April is drawing to a close, and that (thankfully) means the end of tax season. Parents may have found this year’s paperwork more complicated than usual due to the “enhanced” child tax credit and advanced payments. One detail to which they had to pay attention was the reduction of the enhanced credit once specific income levels were hit—$75,000 for a single filer and $150,000 for joint filers—surely an effort to target the extra subsidy to lower-income families. Interestingly, married couples making double the income of single filers were treated as equals. That’s only fair, as incomes were the same on a per-taxpayer basis.
This got me thinking about the income limits Ohio places on eligibility for its income-based EdChoice scholarship, a state-funded program that offers assistance to parents seeking private school options. How does it treat dual-earning families?
As a quick refresher, Ohio offers EdChoice scholarships to parents whose household income is 250 percent or less of the federal poverty guidelines. For a family of four, the current eligibility cutoff is a pre-tax, gross income of $66,225. Families earning more than that are ineligible (though they could be eligible for “performance-based” scholarships). At face value, the current threshold seems fairly reasonable for a program that is supposed to support low- and middle-income families. After all, the average salary of an American worker is $58,000 per year.
But this doesn’t mean that all families earning modest salaries have access to this program. Remember, Ohio looks at household—not per-capita—incomes to determine EdChoice eligibility. Thus, thousands of families where both parents work in middle-income jobs are out of luck. Consider just a few illustrative examples, using federal data on average salaries in various occupations.
Table 1: Illustration of dual-earning families’ occupations, salaries, and combined incomes
What this table shows is that EdChoice’s income requirements are far more restrictive than they initially appear. A family where dad works in an average-paying retail job and mom as a medical assistant could be over the eligible threshold. Same for a couple where one is a firefighter and the other a pharmacy aide. Postal worker and plumber? Teacher and electrician? Forget about it.

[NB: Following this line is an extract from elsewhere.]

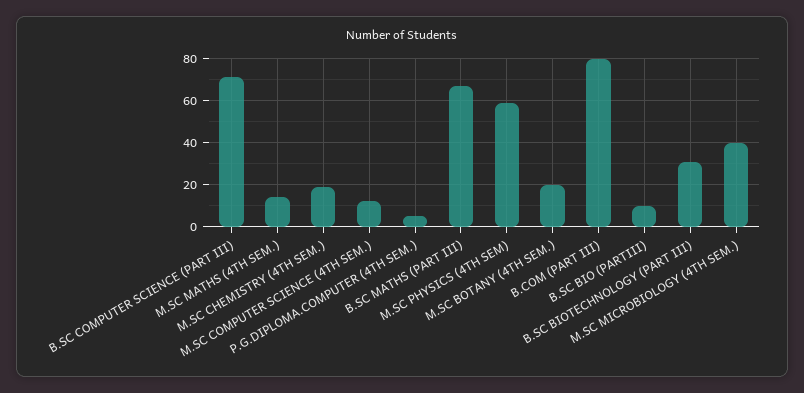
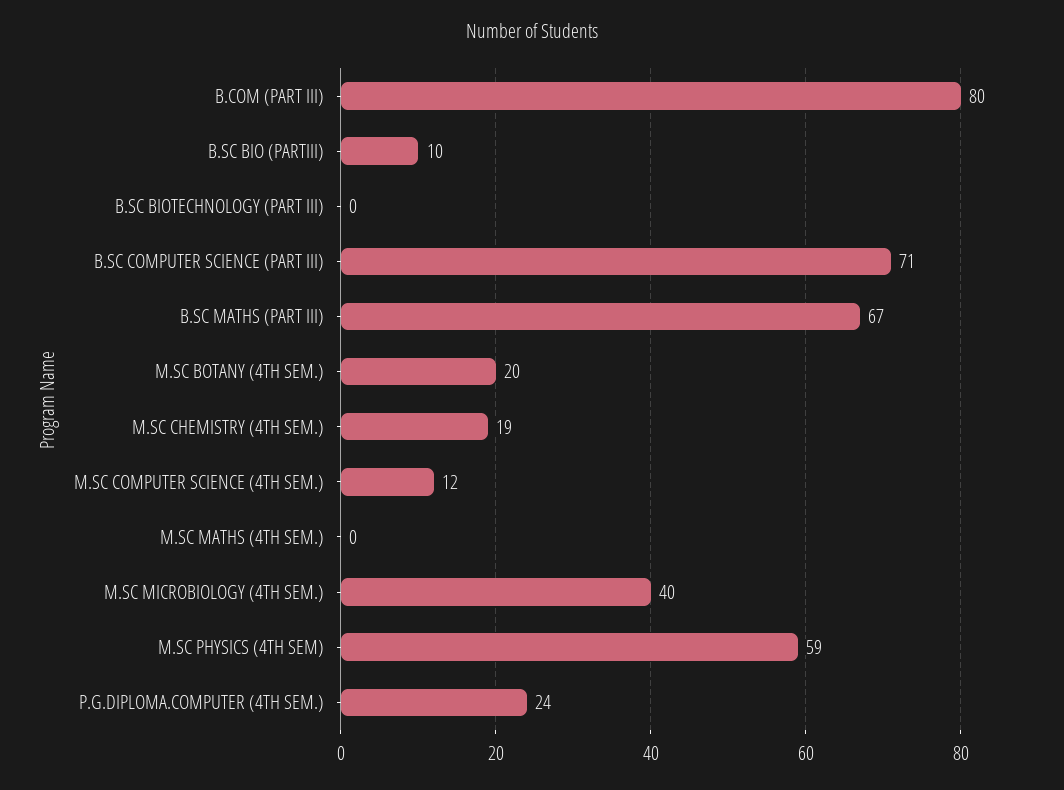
M.SC MATHS (4TH SEM.): 15 -> 0
P.G.DIPLOMA.COMPUTER (4TH SEM.): 5 -> 24
B.SC BIOTECHNOLOGY (PART III): 30 -> 0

These are not deep-pocketed families who have thousands of dollars in disposable income to pay for private school tuition. Rather, these are folks working to put bread on the table, pay the rent or mortgage, and set aside money for college and retirement. They all pay their fair share of taxes. Many of them spend their weekends coaching youth sports or volunteering in their community. These hard-working parents deserve the opportunity to send their children to the school—whether public or private—of their choice. Yet EdChoice eligibility rules are unfriendly to dual-earning families, the employment arrangement of 58 percent of married couples with school-aged children.
State lawmakers have a couple options to straighten out this problem. The simplest approach is to raise the eligibility threshold to, say, 400 percent of the federal poverty guideline, thereby increasing, based on 2021 numbers, the income limit to $106,000 for a family of four. This would open private school opportunities for families where both parents earn salaries of up to $53,000 per year. Another possibility is to move away from poverty guidelines and tie scholarship eligibility to other federal policies such as income-tax brackets or eligibility for higher-education tax credits that distinguish between single and joint filers. For instance, any parent who files as a single or head of household making under $86,376—the low end of the middle tax bracket (24 percent) for singles—could be eligible for a scholarship. Couples filing jointly and earning less than $172,751, the analogous tax threshold, could likewise be eligible.
Expanded eligibility for income-based EdChoice scholarships would ensure that dual-earning families are treated fairly and given private school options. It’s also sure to be popular with parents and the broader public, as polls routinely find strong support for choice programs. With modifications to the income-based eligibility rules, legislators can make private schools an option for even more hard-working Ohio families.